The second Govan Local Lab took place on Saturday 8th June 2019 with funding from various partners including Clyde Docks Preservation Initiative, Govan Docks Regeneration Trust, Creative Europe and the Universities of Strathclyde and the West of Scotland. Twinned with a matching event in Gdańsk where students from the Architecture Department of Gdańsk University of Technology took on the task of revisioning the future of the shipyard, third year architecture students from the University of Strathlyde took on the matching task of revisioning the future of Govan’s Graving Docks.
The day had several complementary component parts: the display of the final student drawings, an invitation for local people and visitors to feed in their ideas about what could be best for the future of the docks (both by completing a questionnaire and by speaking to camera), and most importantly, an opportunity for them to vote on the designs presented by the students. We also had five official judges: two architects, two local people and the chair, a dignitary from the Trades House of Glasgow (Glasgow’s historic network of benevolent businessmen and traders) whowere guided and compered by ex director of the Royal Incorporation of Architects in Scotland.
We have noticed throughout the Memory of Water (MoW) project that walking is a methodology preferred by all sectors: activists walk to raise the profile and awareness of the potential of the site; artists conduct art walks; historians and archaeologists walk to uncover the past hidden within the landscape, planners and urbanists look to the future and so on. We had therefore, planned a walk that would include all the students, judges, local people and participants looking together with fresh eyes at the Docks and the wider Govan area. The heavens opened however and the walk was called off.
The main event was the announcement of the winners of the competition. It was a slick set piece compered by Neil Baxter, ex-director of the Royal Incorporation of Architects in Scotland (RIAS) who welcomed us and described the process. With an introduction to Govan Docks Regeneration Trust (GDRT) and the MoW project from Iain McGillivary and Hamish Rhodes (who also described the extensive and intensive consultation process that GDRT have been running in Govan since September). Hamish has been talking to local people, businesses, groups, politicians and stakeholders: anyone with an interest in the future of the Graving Docks in fact. Hamish gave us a taster of the initial findings from that consultation. It is already very clear from the feedback that people do not want to see high-rise housing and hotels on the historic site. What they do want is for the heritage to be respected. Top of the wish list is to see the docks returned to industrial use for ship-building and ship repair. There is also an appetite for learning, small-scale retail, craft and,if there are to be housing units, affordable, scale-appropriate housing on the Govan Road edge.
The winning entry was from Christopher Witton whose design successfully incorporated all of these elements, delivering a covered pavilion space for art and culture, a dry dock for ship repair, recreation, heritage and learning.
One local councillor who attended the event commented that all of the ideas were «100% more imaginative than anything that the housing developers had come up with»

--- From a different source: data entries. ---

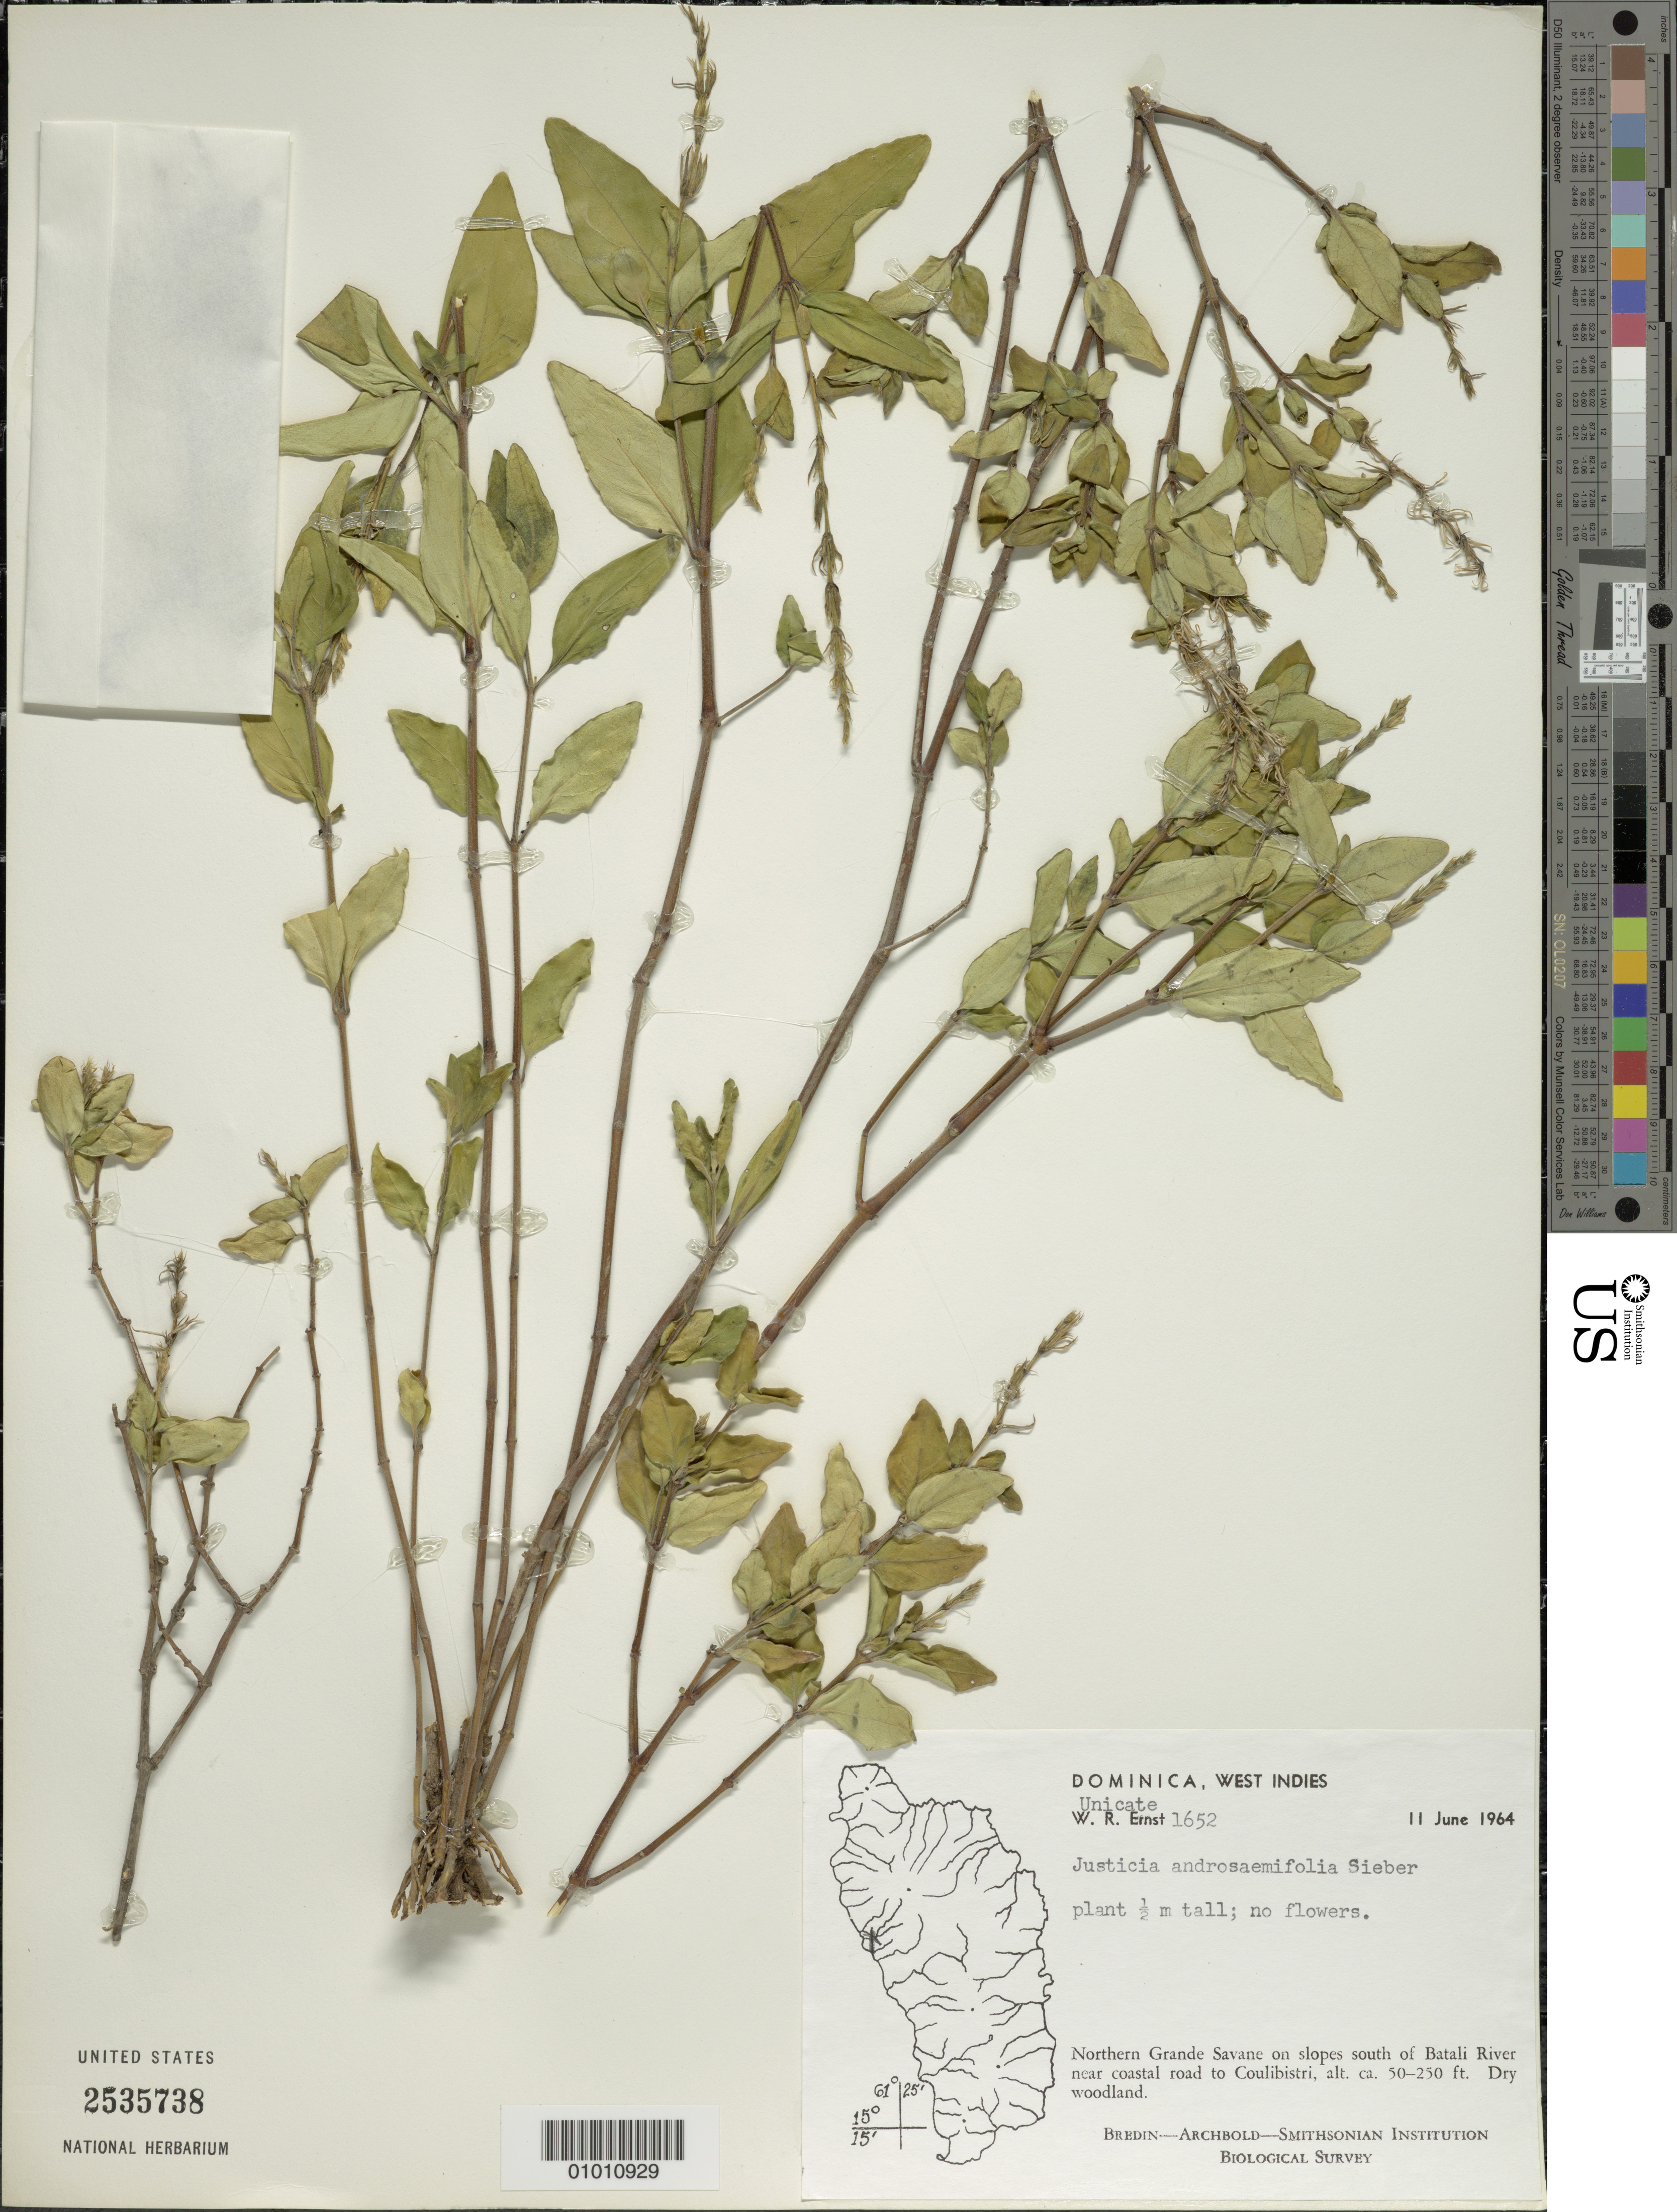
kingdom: Plantae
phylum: Tracheophyta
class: Magnoliopsida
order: Lamiales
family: Acanthaceae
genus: Justicia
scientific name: Justicia androsaemifolia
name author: Lindau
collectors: W. R. Ernst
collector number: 1652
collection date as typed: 11 Jun 1964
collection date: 1964-06-11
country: Dominica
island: Dominica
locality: Northern Grande Savane on slopes of Batali River, near coastal road to Coulibistri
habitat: Dry woodland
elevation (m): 15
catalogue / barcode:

Our key questions for the day explored:
– What is the role of the architect in urban planning and how does the architect relate to the wider community?
– What skills does the architect need in order to co-create the designs and what do the designs lack if co-creation is missing?
– What kind of designs need to be in place that not only respect the heritage, are exciting and innovative, but also stack up as a business model?
– Apart from the finance, what are the issues and barriers to taking some/any of these plans forward?